-- Material shown --

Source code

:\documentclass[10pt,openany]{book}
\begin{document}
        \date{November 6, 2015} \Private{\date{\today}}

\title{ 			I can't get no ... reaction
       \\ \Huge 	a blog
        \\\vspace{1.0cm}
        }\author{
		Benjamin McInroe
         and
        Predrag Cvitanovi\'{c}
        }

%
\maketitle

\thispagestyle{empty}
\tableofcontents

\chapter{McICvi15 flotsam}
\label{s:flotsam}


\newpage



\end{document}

-- Job item --
Exactly how many lines of the listing above hold the word "flotsam"? Give the number alone.

-- Solution to this exercise --
2